* _Permintaan_
Berdasarkan kutipan teks di bawah tentang target ekspor HIMKI, jelaskan mengapa harga bahan baku bagi industri kayu menjadi tidak kompetitif dibanding Malaysia dan Vietnam.

* _Kutipan teks_
****************

SOLO, solotrust.com - Himpunan Industri Mebel dan Kerajinan Indonesia (HIMKI) menargetkan ekspor di tahun 2022 dua kali lipat dibandingkan tahun 2020 namun untuk mencapainya menghadapi sejumlah kendala.
Hal itu disampaikan oleh Ketua Presidium DPP HIMKI Abdul Sobur di sela Gathering dan Rakernas 2022 di Solo, Kamis-Jumat, (17-18/3).
"HIMKI memiliki target ekspor USD 5 miliar atau kurang lebih dua kali lipat dari realisasi ekspor pada tahun 2020. Untuk memenuhi target ekspor tersebut maka dipastikan ke depan akan dibutuhkan kenaikan kapasitas produksi tambahan dan terkorelasi terhadap penambahan tenaga guna menopang target produksi untuk ekspor," papar Abdul Sobur pada awak media, Jumat (18/3).
Namun untuk mencapai target tersebut, kata Abdul Sobur, masih terkendala kebijakan kontraproduktif yang membuat industri mebel dan kerajinan Indonesia kurang berkembang. Di antaranya, adanya kebijakan perluasan penampang kayu yang dapat diekspor dan masih berlakunya sistem verifikasi dan legalitas kayu (SVLK) yang diberlakukan pemerintah. Akibatnya harga bahan baku bagi industri kayu tak kompetitif dibanding pesaing seperti Malaysia dan Vietnam karena untuk mengurus SVLK dan beberapa ijin pendukungnya butuh biaya sangat besar.
"Sampai saat ini SVLK masih tetap berlaku untuk industri mebel dan kerajinan. Untuk itu, kalangan pengusaha yang bergerak di sektor industri mebel dan kerajinan yang tergabung di HIMKI terus meminta pemerintah segera menghapus SVLK untuk industri mebel dan kerajinan. Penerapan kebijakan SVLK ini berdampak pada tidak maksimalnya kinerja ekspor nasional. Padahal saat ini industri mebel tengah bersaing ketat dengan pelaku industri mebel internasional seperti Malaysia, Vietnam, China dan negara-negara produsen di kawasan Eropa dan Amerika," beber Abdul Sobur.
Di sisi lain, sampai saat ini para pembeli (buyer) malah membutuhkan bahan baku kayu bersertifikat FSC yang sulit diperoleh, sehingga akhirnya dimungkinkan untuk melakukan pencampuran dengan kayu dari sumber lain dengan syarat dan ketentuan tertentu. FSC menetapkan, kayu bersertifikat FSC hanya boleh dicampur dari kayu yang bebas dari sumber yang tidak dapat diterima (unacceptable).

****************

* _Daftar entri_
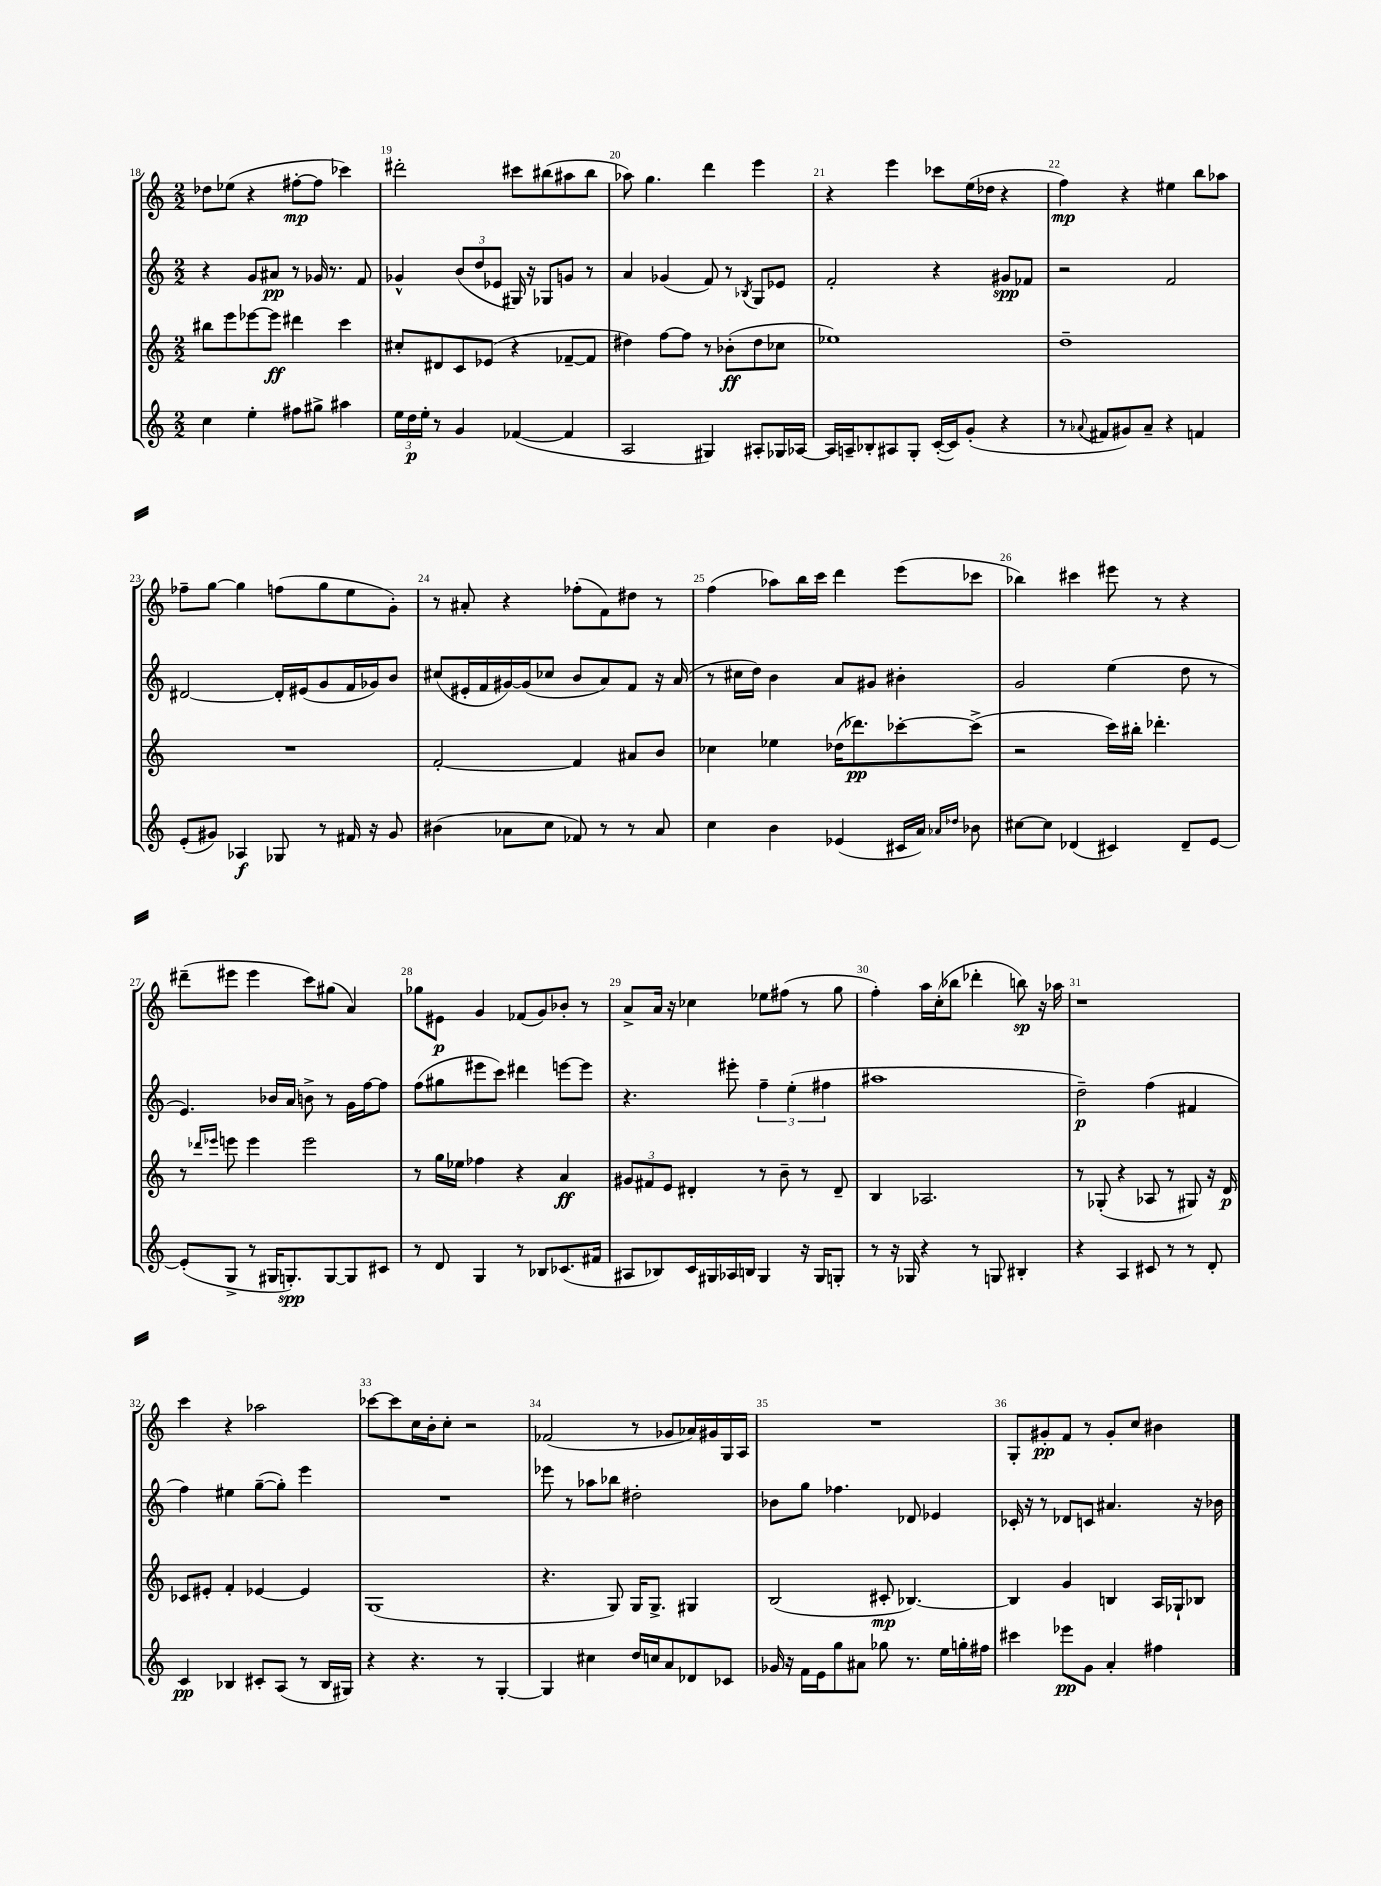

**kern	**dynam	**kern	**dynam	**kern	**dynam	**kern	**dynam
*part4	*part4	*part3	*part3	*part2	*part2	*part1	*part1
*staff4	*staff4	*staff3	*staff3	*staff2	*staff2	*staff1	*staff1
*clefG2	*	*clefG2	*	*clefG2	*	*clefG2	*
*k[]	*	*k[]	*	*k[]	*	*k[]	*
*M2/2	*	*M2/2	*	*M2/2	*	*M2/2	*
=18	=18	=18	=18	=18	=18	=18	=18
4cc\	.	8bb#X\L	.	4r	.	8dd-X\L	.
.	.	8eee\	.	.	.	(8ee-X\J	.
4ee'\	.	[8eee-X\	.	8g/L	.	4r	.
.	.	8eee-\J]	ff	8a#X/J	pp	.	.
8ff#X\L	.	4ddd#X\	.	8r	.	[8ff#X'\L	mp
8gg#X^\J	.	.	.	16g-X/	.	8ff#\J]	.
.	.	.	.	8.r	.	.	.
4aa#X\	.	4ccc\	.	.	.	4ccc-X\)	.
.	.	.	.	8f/	.	.	.
=19	=19	=19	=19	=19	=19	=19	=19
24ee\LL	.	8cc#X'/L	.	4g-X^^/	.	2ddd#X'\	.
24dd\	p	.	.	.	.	.	.
24ee'\JJ	.	.	.	.	.	.	.
8r	.	8d#X/	.	.	.	.	.
4g/	.	8c/	.	(12b/L	.	.	.
.	.	.	.	12dd/	.	.	.
.	.	(8e-X/J	.	.	.	.	.
.	.	.	.	12e-X/J	.	.	.
([4f-X/	.	4r	.	16G#X/)	.	8ccc#X\L	.
.	.	.	.	16r	.	.	.
.	.	.	.	8G-X/L	.	(8bb#X\	.
4f-/]	.	[8f-X~/L	.	8gn/J	.	8aa#X\	.
.	.	8f-/J]	.	8r	.	8bb#\J	.
=20	=20	=20	=20	=20	=20	=20	=20
2A/	.	4dd#X\)	.	4a/	.	8aa-X\)	.
.	.	.	.	.	.	4.gg\	.
.	.	[8ff\L	.	(4g-X/	.	.	.
.	.	8ff\J]	.	.	.	.	.
4G#X/)	.	8r	.	8f/)	.	4ddd\	.
.	.	(8b-X'\L	ff	8r	.	.	.
.	.	.	.	8qB-X/	.	.	.
8A#X'/L	.	8dd#\	.	8G/L	.	4eee\	.
16G-X/L	.	8cc-X\J	.	8e-X/J	.	.	.
[16A-X/JJ	.	.	.	.	.	.	.
=21	=21	=21	=21	=21	=21	=21	=21
16A-/LL]	.	1ee-X)	.	2f'/	.	4r	.
16An~/J	.	.	.	.	.	.	.
8B-X'/	.	.	.	.	.	.	.
8A#X/	.	.	.	.	.	4eee\	.
8G'/J	.	.	.	.	.	.	.
([16c'/LL	.	.	.	4r	.	8ccc-X\L	.
16c/J])	.	.	.	.	.	.	.
(8g'/J	.	.	.	.	.	(16ee\L	.
.	.	.	.	.	.	16dd-X\JJ	.
4r	.	.	.	8g#X/L	spp	4r	.
.	.	.	.	8f-X/J	.	.	.
=22	=22	=22	=22	=22	=22	=22	=22
8r	.	1dd~	.	2r	.	4ff\)	mp
8qqa-X/	.	.	.	.	.	.	.
8f#X/L	.	.	.	.	.	.	.
8g#X/)	.	.	.	.	.	4r	.
8a-~/J	.	.	.	.	.	.	.
4r	.	.	.	2f/	.	4ee#X\	.
4fn/	.	.	.	.	.	8bb\L	.
.	.	.	.	.	.	8aa-X\J	.
!!LO:LB:g=z
=23	=23	=23	=23	=23	=23	=23	=23
(8e'/L	.	1r	.	[2d#X/	.	8ff-X~\L	.
8g#X/J)	.	.	.	.	.	[8gg\J	.
4A-X/	f	.	.	.	.	4gg\]	.
8G-X/	.	.	.	16d#'/LL]	.	(8ffn\L	.
.	.	.	.	(16e#X/J	.	.	.
8r	.	.	.	8g/	.	8gg\	.
16f#X/	.	.	.	16f/L	.	8ee\	.
16r	.	.	.	16g-X/J)	.	.	.
8g#/	.	.	.	8b/J	.	8g'\J)	.
=24	=24	=24	=24	=24	=24	=24	=24
(4b#X\	.	[2f'/	.	(8cc#X/L	.	8r	.
.	.	.	.	16e#X'/L	.	8a#X'/	.
.	.	.	.	16f/	.	.	.
8a-X\L	.	.	.	[16g#X/)	.	4r	.
.	.	.	.	(16g#/J]	.	.	.
8cc\J	.	.	.	8cc-X/J	.	.	.
8f-X/)	.	4f/]	.	8b/L	.	(8ff-X'\L	.
8r	.	.	.	8a/)	.	8f\)	.
8r	.	8a#X/L	.	8f/J	.	8dd#X\J	.
8a-/	.	8b/J	.	16r	.	8r	.
.	.	.	.	(16a/	.	.	.
=25	=25	=25	=25	=25	=25	=25	=25
4cc\	.	4cc-X\	.	8r	.	(4ff\	.
.	.	.	.	16cc#X\LL	.	.	.
.	.	.	.	16dd\JJ)	.	.	.
4b\	.	4ee-X\	.	4b\	.	8aa-X\L)	.
.	.	.	.	.	.	16bb\L	.
.	.	.	.	.	.	16ccc\JJ	.
(4e-X/	.	(16dd-X\KL	.	8a/L	.	4ddd\	.
.	.	8.ddd-X\)	pp	.	.	.	.
.	.	.	.	8g#X/J	.	.	.
16c#X/LL	.	[8ccc-X'\	.	4b#X'\	.	(8eee\L	.
16a/JJ)	.	.	.	.	.	.	.
16qqa-X/LL	.	.	.	.	.	.	.
16qqdd-X/JJ	.	.	.	.	.	.	.
8b-X\	.	(8ccc-^\J]	.	.	.	8ccc-X\J	.
=26	=26	=26	=26	=26	=26	=26	=26
[8cc#X\L	.	2r	.	2g/	.	4bb-X\)	.
8cc#\J]	.	.	.	.	.	.	.
(4d-X/	.	.	.	.	.	4ccc#X\	.
4c#X/)	.	16ccc\LL)	.	(4ee\	.	8eee#X\	.
.	.	16bb#X'\JJ	.	.	.	.	.
.	.	4.ddd-X'\	.	.	.	8r	.
8d-~/L	.	.	.	8dd\	.	4r	.
[8e/J	.	.	.	8r	.	.	.
!!LO:LB:g=z
=27	=27	=27	=27	=27	=27	=27	=27
(8e'/L]	.	8r	.	4.e/)	.	(8ddd#X~\L	.
.	.	16qqddd-X/LL	.	.	.	.	.
.	.	16qqeee-X/JJ	.	.	.	.	.
8G^/J	.	8eeen\	.	.	.	8eee#X\J	.
8r	.	4eee\	.	.	.	4eee#\	.
16G#X/KL	.	.	.	16b-X/LL	.	.	.
8.Gn'/)	spp	.	.	16a/JJ	.	.	.
.	.	2eee\	.	8bn^\	.	8ccc\L)	.
[8G/	.	.	.	8r	.	(8gg#X\J	.
8G/]	.	.	.	16g\LL	.	4a/)	.
.	.	.	.	[16ff\J	.	.	.
8c#X/J	.	.	.	8ff\J]	.	.	.
=28	=28	=28	=28	=28	=28	=28	=28
8r	.	8r	.	(8ff\L	.	8gg-X\L	.
8d/	.	16gg\LL	.	8gg#X\	.	8e#X\J	p
.	.	16ee-X\JJ	.	.	.	.	.
4G/	.	4ff-X\	.	8eee#X\	.	4g/	.
.	.	.	.	8ccc\J)	.	.	.
8r	.	4r	.	4ddd#X\	.	(8f-X/L	.
8B-X/L	.	.	.	.	.	8g/)	.
(8.c-X/	.	4a/	ff	[8eeen\L	.	8b-X'/J	.
.	.	.	.	8eee\J]	.	8r	.
16f#X/Jk	.	.	.	.	.	.	.
=29	=29	=29	=29	=29	=29	=29	=29
8A#X/L	.	12g#X/L	.	4.r	.	8a^/L	.
.	.	12f#X/	.	.	.	.	.
8B-X/)	.	.	.	.	.	16a/Jk	.
.	.	12e/J	.	.	.	.	.
.	.	.	.	.	.	16r	.
16c/L	.	4d#X'/	.	.	.	4cc-X\	.
16G#X/	.	.	.	.	.	.	.
16A-X/	.	.	.	8eee#X'\	.	.	.
16Bn/JJ	.	.	.	.	.	.	.
4G#/	.	8r	.	6ff~\	.	8ee-X\L	.
.	.	8b~\	.	.	.	(8ff#X\J	.
.	.	.	.	(6ee'\	.	.	.
16r	.	8r	.	.	.	8r	.
16G#/KL	.	.	.	.	.	.	.
.	.	.	.	6ff#X\	.	.	.
8Gn'/J	.	8d#~/	.	.	.	8gg\	.
=30	=30	=30	=30	=30	=30	=30	=30
8r	.	4B/	.	1aa#X	.	4ff'\)	.
16r	.	.	.	.	.	.	.
16G-X/	.	.	.	.	.	.	.
4r	.	2.A-X/	.	.	.	16aa\LL	.
.	.	.	.	.	.	(16cc'\J	.
.	.	.	.	.	.	8bb-X\J	.
8r	.	.	.	.	.	4ddd-X'\	.
8Gn/	.	.	.	.	.	.	.
4B#X'/	.	.	.	.	.	8bbn\)	sp
.	.	.	.	.	.	16r	.
.	.	.	.	.	.	16aa-X\	.
=31	=31	=31	=31	=31	=31	=31	=31
4r	.	8r	.	2dd~\)	p	1r	.
.	.	(8G-X'/	.	.	.	.	.
4A/	.	4r	.	.	.	.	.
8c#X/	.	8A-X/	.	(4ff\	.	.	.
8r	.	8r	.	.	.	.	.
8r	.	8G#X/)	.	4f#X/	.	.	.
8d'/	.	16r	.	.	.	.	.
.	.	16d/	p	.	.	.	.
!!LO:LB:g=z
=32	=32	=32	=32	=32	=32	=32	=32
4c/	pp	8c-X/L	.	4ff\)	.	4ccc\	.
.	.	8e#X'/J	.	.	.	.	.
4B-X/	.	4f'/	.	4ee#X\	.	4r	.
8c#X'/L	.	[4e-X/	.	([8gg~\L	.	2aa-X\	.
(8A/J	.	.	.	8gg'\J])	.	.	.
8r	.	4e-/]	.	4eee\	.	.	.
16B-/LL	.	.	.	.	.	.	.
16G#X/JJ)	.	.	.	.	.	.	.
=33	=33	=33	=33	=33	=33	=33	=33
4r	.	(1G	.	1r	.	[8ccc-X\L	.
.	.	.	.	.	.	8ccc-\]	.
4.r	.	.	.	.	.	16cc\L	.
.	.	.	.	.	.	16b'\J	.
.	.	.	.	.	.	8cc'\J	.
.	.	.	.	.	.	2r	.
8r	.	.	.	.	.	.	.
[4G'/	.	.	.	.	.	.	.
=34	=34	=34	=34	=34	=34	=34	=34
4G/]	.	4.r	.	8eee-X\	.	(2f-X/	.
.	.	.	.	8r	.	.	.
4cc#X\	.	.	.	8aa-X\L	.	.	.
.	.	8G/)	.	8bb-X\J	.	.	.
16dd/LL	.	16G/KL	.	2dd#X'\	.	8r	.
16ccn/J	.	8.G^/J	.	.	.	.	.
8a/	.	.	.	.	.	8g-X/L	.
8d-X/	.	4G#X/	.	.	.	16a-X/L)	.
.	.	.	.	.	.	16g#X/	.
8c-X/J	.	.	.	.	.	16G/	.
.	.	.	.	.	.	16A/JJ	.
=35	=35	=35	=35	=35	=35	=35	=35
16g-X/	.	(2B/	.	8b-X\L	.	1r	.
16r	.	.	.	.	.	.	.
16f\LL	.	.	.	8gg\J	.	.	.
16e\J	.	.	.	.	.	.	.
8gg\	.	.	.	4.ff-X\	.	.	.
8a#X\J	.	.	.	.	.	.	.
8gg-X\	.	8c#X'/	mp	.	.	.	.
8.r	.	[4.B-X/)	.	8d-X/	.	.	.
.	.	.	.	4e-X/	.	.	.
16ee\LL	.	.	.	.	.	.	.
16ggn'\	.	.	.	.	.	.	.
16ff#X\JJ	.	.	.	.	.	.	.
=36	=36	=36	=36	=36	=36	=36	=36
4ccc#X\	.	4B-/]	.	16c-X'/	.	8G'/L	.
.	.	.	.	16r	.	.	.
.	.	.	.	8r	.	8g#X'/	pp
8eee-X\L	pp	4g/	.	8d-X/L	.	8f/J	.
8g\J	.	.	.	8cn/J	.	8r	.
4a'/	.	4Bn/	.	4.a#X/	.	8g#'/L	.
.	.	.	.	.	.	8cc/J	.
4ff#X\	.	16A/LL	.	.	.	4b#X\	.
.	.	16G-X`/J	.	.	.	.	.
.	.	8B-X/J	.	16r	.	.	.
.	.	.	.	16b-X\	.	.	.
==	==	==	==	==	==	==	==
*-	*-	*-	*-	*-	*-	*-	*-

****************

* _Hasil_
Harga bahan baku bagi industri kayu tidak kompetitif karena pengurusan SVLK dan beberapa ijin pendukungnya membutuhkan biaya yang sangat besar.